Adree tightened the last screw and held up one of the Evinthei radios. They were usually smaller and more sophistcated than the model she was holding. This was an old one she’d salvaged from stores, but it was still a powerful device running on a digital signal: in a city where new buildings could appear without warning and disrupt communications, analogue signals were useless. With the modifications she had just done, the radio should be able to hack into any active communications device and put her in touch with this young man, ‘Dax’, but because it was an older model, it worked on different frequencies to the clearance crews’ radios. Whatever they had to say to each other, it would definitely be a private conversation.

Thoughtfully, Adree tapped the antenna against her teeth. This, and Avaughnian’s Riddle if she could solve it… those were going to be her real weapons out there. But her tactics were going to be the same as always. She knew she was going to have to be charming, and smart, and totally ruthless to pull this off successfully.

She tucked the radio in a pouch at the side of her backpack. Beside it was a sealed case that Nandie Harpeti had given her. The little device inside was the other half of her plan.

“We’ll keep analysing that woman’s blood sample while you’re gone,” Harpeti had told her before she left, when he handed it over. “You’ll still be in communication with us, so I’ll pass on any information we can piece together.”

“Adree,” Luso Tayner had added, “remember that whoever or whatever this woman is, the data was strictly classified. You know how dangerous she is, you’ve seen her. Watch your back out there. We’ll watch it for you here.”

“Thank you. Both of you.”

Adree straightened up just as the door to the equipment stores opened and Rachelle Telcane came inside. “Hello, ma’am, Lieutenant Robbes.”
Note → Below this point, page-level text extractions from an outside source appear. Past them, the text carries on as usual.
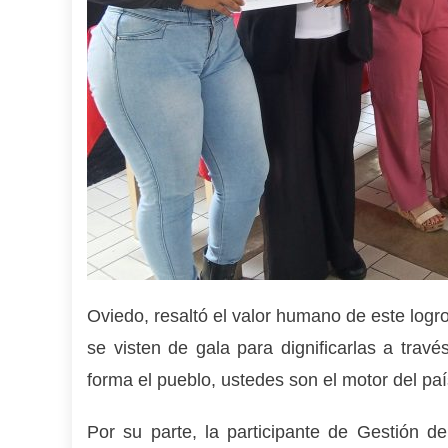
Oviedo, resaltó el valor humano de este logro
se visten de gala para dignificarlas a trav
forma el pueblo, ustedes son el motor del paí
Por su parte, la participante de Gestión 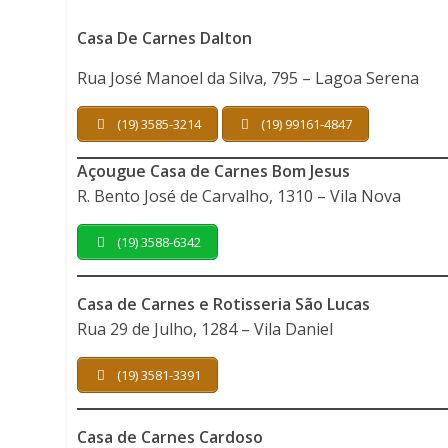
Casa De Carnes Dalton
Rua José Manoel da Silva, 795 – Lagoa Serena
(19) 3585-3214
(19) 99161-4847
Açougue Casa de Carnes Bom Jesus
R. Bento José de Carvalho, 1310 – Vila Nova
(19) 3588-6342
Casa de Carnes e Rotisseria São Lucas
Rua 29 de Julho, 1284 – Vila Daniel
(19) 3581-3391
Casa de Carnes Cardoso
“Rachelle,” said Adree warmly. “How’s Lessinger holding up?”

“He’s doing much better,” said Rachelle, happily. “He’s sitting up, he was even out of bed for an hour. The doctors say he’s looking really well. They even say they could study his injuries and add them to the Archive’s lapidtalii files.”

“I’m sure he’s thrilled to hear that,” smiled Robbes.

Adree was pleased to hear about Lessinger, but she did have work to do. “Rachelle, no offence, but I need to finish my mission prep. Is there something else you needed?”

“Actually that’s what I came to ask you,” said Rachelle. “Didn’t… the Central Forum send a message? I’ve been assigned to this mission with you.”

Adree glanced over to Robbes, getting a sinking feeling. She had planned this mission for the two of them, not with an untried lieutenant in the mix. “Did you hear about this and not tell me?”

“No ma’am, absolutely not. I’d have passed it along.”

“It’s okay, isn’t it, ma’am?” Rachelle Telcane asked, nervously. “I mean, I’m sure the Central Forum know what they’re doing.”